What you are asked to do ::
All the entries below should be reproduced exactly.

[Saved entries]
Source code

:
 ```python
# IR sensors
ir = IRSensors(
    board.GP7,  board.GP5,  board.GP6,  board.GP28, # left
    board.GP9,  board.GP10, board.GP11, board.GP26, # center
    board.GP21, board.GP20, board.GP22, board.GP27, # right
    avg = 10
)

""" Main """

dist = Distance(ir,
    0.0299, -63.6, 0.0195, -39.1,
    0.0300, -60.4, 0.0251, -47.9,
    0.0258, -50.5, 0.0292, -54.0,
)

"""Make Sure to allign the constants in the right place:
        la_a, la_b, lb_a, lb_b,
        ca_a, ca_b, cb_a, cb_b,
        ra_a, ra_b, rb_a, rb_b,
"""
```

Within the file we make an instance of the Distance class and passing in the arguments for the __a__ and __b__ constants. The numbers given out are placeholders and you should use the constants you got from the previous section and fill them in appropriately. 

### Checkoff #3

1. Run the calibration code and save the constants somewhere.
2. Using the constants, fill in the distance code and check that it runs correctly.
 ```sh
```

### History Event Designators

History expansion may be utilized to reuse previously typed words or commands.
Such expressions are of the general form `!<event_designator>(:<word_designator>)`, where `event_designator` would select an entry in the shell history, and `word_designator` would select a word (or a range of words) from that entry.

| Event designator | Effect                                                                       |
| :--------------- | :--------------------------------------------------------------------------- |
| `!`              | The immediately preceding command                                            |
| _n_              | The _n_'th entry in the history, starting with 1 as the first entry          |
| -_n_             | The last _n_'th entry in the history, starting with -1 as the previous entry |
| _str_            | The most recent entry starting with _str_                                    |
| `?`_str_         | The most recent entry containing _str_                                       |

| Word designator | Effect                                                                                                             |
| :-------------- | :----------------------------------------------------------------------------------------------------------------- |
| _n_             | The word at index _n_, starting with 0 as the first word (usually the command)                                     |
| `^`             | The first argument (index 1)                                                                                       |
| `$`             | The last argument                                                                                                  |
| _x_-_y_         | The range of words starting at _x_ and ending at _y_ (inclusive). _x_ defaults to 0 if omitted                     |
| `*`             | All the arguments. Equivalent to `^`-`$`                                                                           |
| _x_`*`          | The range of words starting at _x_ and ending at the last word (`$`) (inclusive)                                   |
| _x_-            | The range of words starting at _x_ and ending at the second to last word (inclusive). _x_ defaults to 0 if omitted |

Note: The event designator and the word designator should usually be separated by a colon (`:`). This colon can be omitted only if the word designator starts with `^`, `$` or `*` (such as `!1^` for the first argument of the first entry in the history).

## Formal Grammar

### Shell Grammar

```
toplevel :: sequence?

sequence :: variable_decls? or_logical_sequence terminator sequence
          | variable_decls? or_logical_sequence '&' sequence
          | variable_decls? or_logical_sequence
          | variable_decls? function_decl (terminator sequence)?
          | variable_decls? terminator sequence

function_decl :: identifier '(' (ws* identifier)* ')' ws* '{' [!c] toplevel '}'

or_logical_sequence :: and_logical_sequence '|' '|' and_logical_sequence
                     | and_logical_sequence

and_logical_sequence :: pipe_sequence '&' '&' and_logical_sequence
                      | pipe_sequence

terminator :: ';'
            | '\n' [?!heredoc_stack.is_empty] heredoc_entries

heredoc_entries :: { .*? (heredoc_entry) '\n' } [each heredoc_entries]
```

Task output ::
Source code

:
 ```python
# IR sensors
ir = IRSensors(
    board.GP7,  board.GP5,  board.GP6,  board.GP28, # left
    board.GP9,  board.GP10, board.GP11, board.GP26, # center
    board.GP21, board.GP20, board.GP22, board.GP27, # right
    avg = 10
)

""" Main """

dist = Distance(ir,
    0.0299, -63.6, 0.0195, -39.1,
    0.0300, -60.4, 0.0251, -47.9,
    0.0258, -50.5, 0.0292, -54.0,
)

"""Make Sure to allign the constants in the right place:
        la_a, la_b, lb_a, lb_b,
        ca_a, ca_b, cb_a, cb_b,
        ra_a, ra_b, rb_a, rb_b,
"""
```

Within the file we make an instance of the Distance class and passing in the arguments for the __a__ and __b__ constants. The numbers given out are placeholders and you should use the constants you got from the previous section and fill them in appropriately. 

### Checkoff #3

1. Run the calibration code and save the constants somewhere.
2. Using the constants, fill in the distance code and check that it runs correctly.
 ```sh
```

### History Event Designators

History expansion may be utilized to reuse previously typed words or commands.
Such expressions are of the general form `!<event_designator>(:<word_designator>)`, where `event_designator` would select an entry in the shell history, and `word_designator` would select a word (or a range of words) from that entry.

| Event designator | Effect                                                                       |
| :--------------- | :--------------------------------------------------------------------------- |
| `!`              | The immediately preceding command                                            |
| _n_              | The _n_'th entry in the history, starting with 1 as the first entry          |
| -_n_             | The last _n_'th entry in the history, starting with -1 as the previous entry |
| _str_            | The most recent entry starting with _str_                                    |
| `?`_str_         | The most recent entry containing _str_                                       |

| Word designator | Effect                                                                                                             |
| :-------------- | :----------------------------------------------------------------------------------------------------------------- |
| _n_             | The word at index _n_, starting with 0 as the first word (usually the command)                                     |
| `^`             | The first argument (index 1)                                                                                       |
| `$`             | The last argument                                                                                                  |
| _x_-_y_         | The range of words starting at _x_ and ending at _y_ (inclusive). _x_ defaults to 0 if omitted                     |
| `*`             | All the arguments. Equivalent to `^`-`$`                                                                           |
| _x_`*`          | The range of words starting at _x_ and ending at the last word (`$`) (inclusive)                                   |
| _x_-            | The range of words starting at _x_ and ending at the second to last word (inclusive). _x_ defaults to 0 if omitted |

Note: The event designator and the word designator should usually be separated by a colon (`:`). This colon can be omitted only if the word designator starts with `^`, `$` or `*` (such as `!1^` for the first argument of the first entry in the history).

## Formal Grammar

### Shell Grammar

```
toplevel :: sequence?

sequence :: variable_decls? or_logical_sequence terminator sequence
          | variable_decls? or_logical_sequence '&' sequence
          | variable_decls? or_logical_sequence
          | variable_decls? function_decl (terminator sequence)?
          | variable_decls? terminator sequence

function_decl :: identifier '(' (ws* identifier)* ')' ws* '{' [!c] toplevel '}'

or_logical_sequence :: and_logical_sequence '|' '|' and_logical_sequence
                     | and_logical_sequence

and_logical_sequence :: pipe_sequence '&' '&' and_logical_sequence
                      | pipe_sequence

terminator :: ';'
            | '\n' [?!heredoc_stack.is_empty] heredoc_entries

heredoc_entries :: { .*? (heredoc_entry) '\n' } [each heredoc_entries]
```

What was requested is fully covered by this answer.